I dedicated to music production for ten years, always as a self-taught. I wrote songs I used to play with my guitar. I also wrote poems. I have always liked literature, since I was studying in high school. I used to read a lot and I wanted to write, but I found it hard to write prose. I didn’t have the tools and I started to change directions until I started to write in the newspaper El enfoque. It was there that I found out that what I was writing had a poetical quality.
And how did Biofragmentos. La vida en 700 palabras take shape?
They’re 36 stories and some poems contextualized in those stories. Two years ago I started to write articles for reflections and personal development in El enfoque. Some times, to change, I wrote stories. The reception by readers was bigger than with articles and, suddenly, I found out I was ready. It seemed to me an enriching literary experience and then I decided to increase the number of stories to make a book.
What’s the message you intend to give with those stories?
I write with no intention to give a message. My only message is to enjoy and move from drama, fear and anger with real life experiences, but always in a literary dimension. There’s a lot intertextuality in the book, many literary references, points of view, characters.

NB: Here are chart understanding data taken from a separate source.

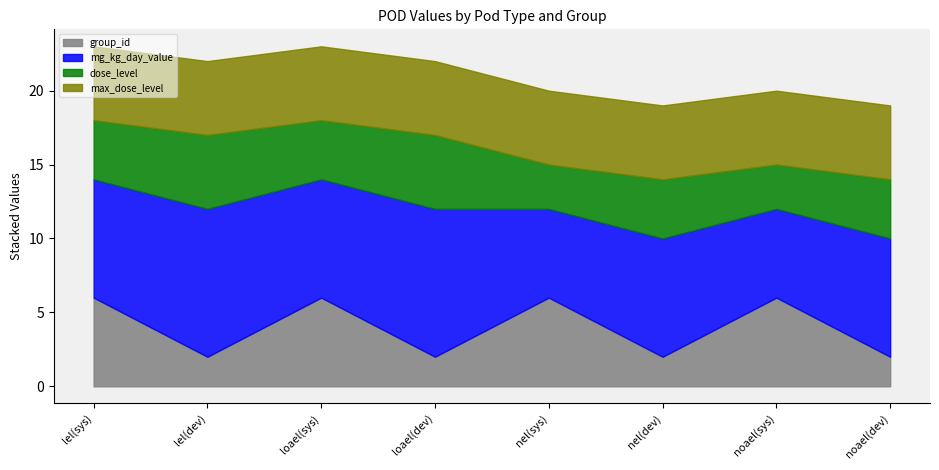

What is the smallest value displayed?

2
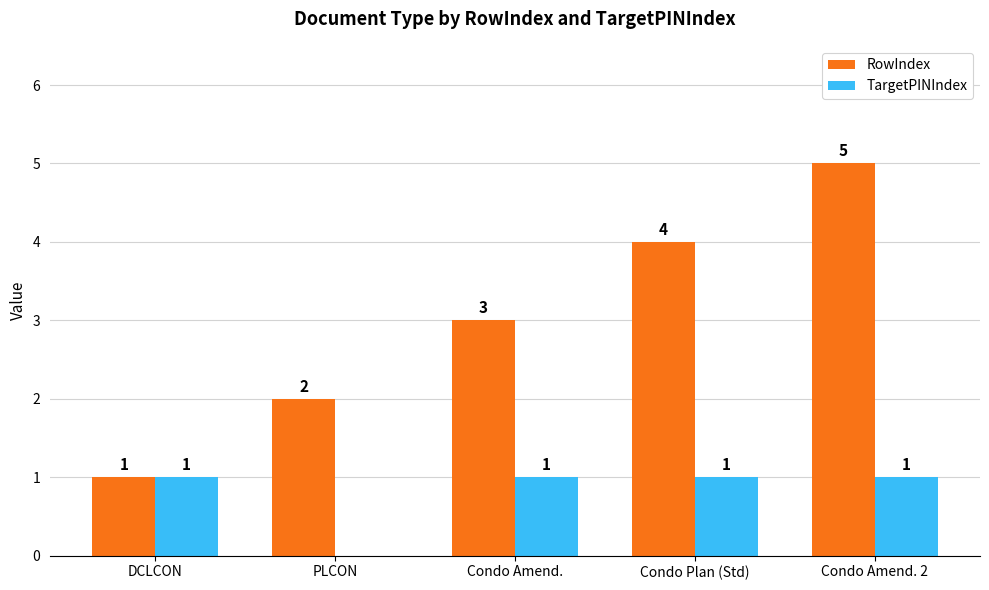

What value does the RowIndex series have at DCLCON?

1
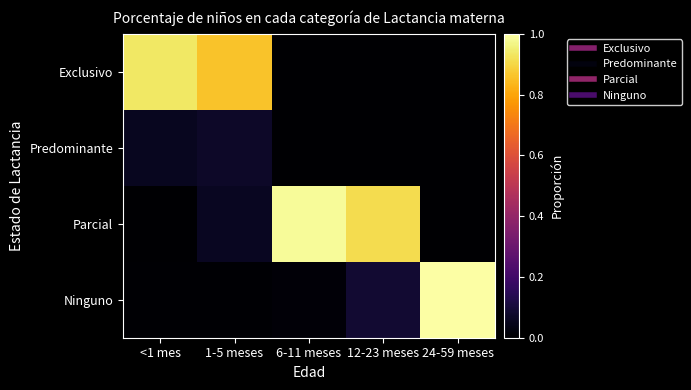

Which category has the highest value across all series?

24-59 meses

What are the characters that appear in this work like?
They’re like life itself, of many different kinds. There are women who can’t overcome a loss; girls who find out life; men who live the transition from life to death and wonder about many things; travel experiences; personal memories and lots of creativity. There’re literary references to El Quijote and the magic realism. Every tale is one and a half page book.
What are the plots of the stories?
They’re always related to life experiences of people in any fields: love, death, family. There’re also tales related to historical experiences like Balvanera, where we talk about the experience of a loss.
They who follow the social nets can realise that Felipe Morales is a person with a good sense of humour, can we see this humour in the book as well?
There’s lots of humour. Every story is very different. Some of them are tremendously dramatic and some others, grotesque. I try to portray all the vicissitudes of human emotion, but there’s lots of humour and play of words where we can see how the language leads us to misunderstandings, thus distorting reality.
Your use the genre of literary biofragment in your stories, what does it consist of?
Our perception of reality is made of fragments, fragmented experiences, we don’t remember just what we live. I depart from the idea that life is fragments in every sense. At present we feel that everything is being fragmented, as it happens with information. They’re fragments of life, a series of stories related to experiences transmitted through literature.
What authors and readings have influenced this book?
Literature and music have both influenced it. Pablo Milanés and Silvio Rodríquez with their music, from a poetic point of view. Lazarillo de Tormes, Hermann Hesse, Unamuno and his San Manuel bueno mártir; Mario Vargas Llosa, García Márquez, El guardián entre el centeno by J. D. Salinger, Milan Kundera…
And what role does Fuerteventura play in this work?
It plays a very important and implicit role, and it’ll be seen in many stories in the book. I depart from my personal literary and human experiences.
Fuerteventura is a human landscape, remoteness. It’s watching the world from Fuerteventura.